The e33 build defines a precise configuration for scalable edge analytics, balancing performance, reliability, and deployment simplicity. Teams use this build to standardize container images, runtime flags, and observability hooks across microservices.
By aligning infrastructure, monitoring, and security settings, the e33 build reduces environment drift and accelerates incident response. This structured approach supports continuous delivery while maintaining strict compliance postures.
| Component | Specification | Default Value | Notes |
|---|---|---|---|
| Runtime | Container Engine | Docker 24.x | Compatible with containerd-shim |
| Runtime | Resource Limits | 2 vCPU, 4 GiB RAM | Adjust per workload class |
| Networking | Ingress Port | 8080 | Mapped to service mesh gateway |
| Networking | MTU | 1420 | Reserved for overlay headers |
| Observability | Metrics Export | Prometheus format | Scrape interval 15s |
| Observability | Log Format | JSON lines | Include trace IDs |
| Security | Image Verification | Cosign + SBOM | Required for production |
| Security | Pod Security | Baseline policy | Can be scoped per namespace |
Container Orchestration Layer
Deployment Topology
The e33 build standardizes deployment across single-node clusters and multi-zone environments. It defines node selectors, tolerations, and affinity rules that keep latency-sensitive pods close to edge POPs.
Upgrade Strategy
Rolling updates with maxSurge and maxUnavailable constraints ensure continuity for stateful services. The build enforces readiness probes and incremental traffic shifting to reduce regression risk.
Observability and Telemetry
Metrics Collection
Each e33 build injects sidecar exporters for CPU, memory, and network metrics. Aggregation happens through a centralized time-series backend with retention policies aligned to compliance windows.
Tracing Integration
Distributed tracing is enabled by default, correlating requests across service boundaries. Sampling rates balance cost and fidelity, ensuring critical paths remain visible during incidents.
Security and Compliance
Image Validation
The build pipeline verifies container images using in-toto layouts and keyless signing. Policies block unsigned or outdated base images before they reach runtime clusters.
Runtime Protection
Seccomp profiles and AppArmor templates restrict syscalls per workload. Audit outputs feed into SIEM systems to detect anomalous behavior in near real time.
Operational Best Practices
- Pin base images to specific digests to guarantee reproducibility.
- Enable read-only filesystems for containers unless writable layers are explicitly required.
- Rotate signing keys on a defined schedule and store fragments in a hardware vault.
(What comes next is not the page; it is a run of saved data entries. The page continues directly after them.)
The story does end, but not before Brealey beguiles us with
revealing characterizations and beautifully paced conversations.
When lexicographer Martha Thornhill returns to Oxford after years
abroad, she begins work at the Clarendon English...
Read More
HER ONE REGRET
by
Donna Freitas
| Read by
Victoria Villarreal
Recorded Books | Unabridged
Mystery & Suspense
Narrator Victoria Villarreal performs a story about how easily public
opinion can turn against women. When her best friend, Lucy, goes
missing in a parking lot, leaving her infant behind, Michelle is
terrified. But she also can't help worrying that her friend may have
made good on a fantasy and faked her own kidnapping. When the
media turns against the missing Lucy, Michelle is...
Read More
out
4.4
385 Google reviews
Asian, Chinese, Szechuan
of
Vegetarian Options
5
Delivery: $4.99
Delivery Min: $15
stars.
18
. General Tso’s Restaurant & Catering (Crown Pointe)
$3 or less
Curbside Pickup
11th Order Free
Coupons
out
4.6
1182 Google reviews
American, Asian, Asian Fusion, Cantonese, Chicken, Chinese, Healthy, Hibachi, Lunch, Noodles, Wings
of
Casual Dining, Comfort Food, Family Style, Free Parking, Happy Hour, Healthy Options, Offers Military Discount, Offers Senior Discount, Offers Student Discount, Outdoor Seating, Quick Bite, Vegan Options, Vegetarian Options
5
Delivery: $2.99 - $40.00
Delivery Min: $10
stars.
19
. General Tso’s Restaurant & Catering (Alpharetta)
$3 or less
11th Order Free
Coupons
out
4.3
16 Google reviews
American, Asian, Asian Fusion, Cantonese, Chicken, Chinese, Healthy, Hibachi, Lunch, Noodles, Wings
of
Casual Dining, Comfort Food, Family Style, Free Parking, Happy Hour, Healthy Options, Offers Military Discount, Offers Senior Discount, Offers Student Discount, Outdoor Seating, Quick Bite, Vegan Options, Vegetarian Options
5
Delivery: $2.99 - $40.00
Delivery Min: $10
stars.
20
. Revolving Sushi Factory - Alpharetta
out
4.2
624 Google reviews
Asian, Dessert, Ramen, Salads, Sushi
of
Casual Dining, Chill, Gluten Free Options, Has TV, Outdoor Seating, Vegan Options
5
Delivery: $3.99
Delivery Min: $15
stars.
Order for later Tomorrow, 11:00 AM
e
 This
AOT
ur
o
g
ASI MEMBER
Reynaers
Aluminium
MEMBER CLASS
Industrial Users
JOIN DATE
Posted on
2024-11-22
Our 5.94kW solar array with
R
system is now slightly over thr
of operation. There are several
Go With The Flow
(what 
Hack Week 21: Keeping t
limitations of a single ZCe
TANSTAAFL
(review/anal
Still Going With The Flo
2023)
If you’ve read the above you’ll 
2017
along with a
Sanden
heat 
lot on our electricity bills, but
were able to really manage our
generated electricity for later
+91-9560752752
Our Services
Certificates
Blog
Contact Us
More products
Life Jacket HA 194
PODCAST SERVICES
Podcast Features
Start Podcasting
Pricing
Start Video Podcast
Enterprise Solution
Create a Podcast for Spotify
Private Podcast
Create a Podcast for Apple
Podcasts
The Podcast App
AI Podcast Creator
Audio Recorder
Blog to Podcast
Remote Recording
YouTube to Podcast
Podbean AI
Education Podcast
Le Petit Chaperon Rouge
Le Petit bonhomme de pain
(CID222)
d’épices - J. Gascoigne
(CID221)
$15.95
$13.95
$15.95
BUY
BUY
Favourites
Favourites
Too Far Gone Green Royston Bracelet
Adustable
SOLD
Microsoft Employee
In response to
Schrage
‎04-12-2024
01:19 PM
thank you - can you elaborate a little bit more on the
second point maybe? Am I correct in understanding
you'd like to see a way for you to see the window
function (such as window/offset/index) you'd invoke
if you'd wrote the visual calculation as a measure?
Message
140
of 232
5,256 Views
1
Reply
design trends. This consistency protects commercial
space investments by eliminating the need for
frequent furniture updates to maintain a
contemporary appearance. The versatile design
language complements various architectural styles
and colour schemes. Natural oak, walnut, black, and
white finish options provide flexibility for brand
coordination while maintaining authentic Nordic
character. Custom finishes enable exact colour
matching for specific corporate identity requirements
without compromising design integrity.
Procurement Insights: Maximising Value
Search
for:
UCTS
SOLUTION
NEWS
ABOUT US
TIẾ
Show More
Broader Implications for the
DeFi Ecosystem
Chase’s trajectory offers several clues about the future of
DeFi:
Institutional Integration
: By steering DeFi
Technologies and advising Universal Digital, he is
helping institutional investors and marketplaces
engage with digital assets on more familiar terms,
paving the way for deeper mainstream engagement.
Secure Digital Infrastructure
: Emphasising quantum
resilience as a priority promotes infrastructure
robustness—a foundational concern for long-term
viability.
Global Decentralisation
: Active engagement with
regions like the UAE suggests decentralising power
- Tag environments with semantic versions and git commit SHAs for traceability.
- Test policy changes in staging using the same e33 build artifacts as production.
- Monitor resource saturation signals to right-size CPU and memory limits.
- Validate network segmentation rules with periodic egress and ingress scans.
- Document exceptions through tracked tickets with defined remediation deadlines.
FAQ
Reader questions
How does the e33 build handle node resource contention
It enforces requests and limits, with priority classes that protect control-plane workloads from bursty jobs.
Can the e33 build be customized for air-gapped environments
Yes, by mirroring registries and adjusting image pull secrets, the build operates fully offline without relying on external endpoints.
What happens during a failed rollout in the e33 build
Automatic rollback triggers based on error rate thresholds, and incident details are logged with full diff against the previous stable revision.
Are there performance benchmarks for the e33 build
Standard benchmarks cover throughput, latency at p99, and memory overhead, published quarterly to track regressions and optimizations.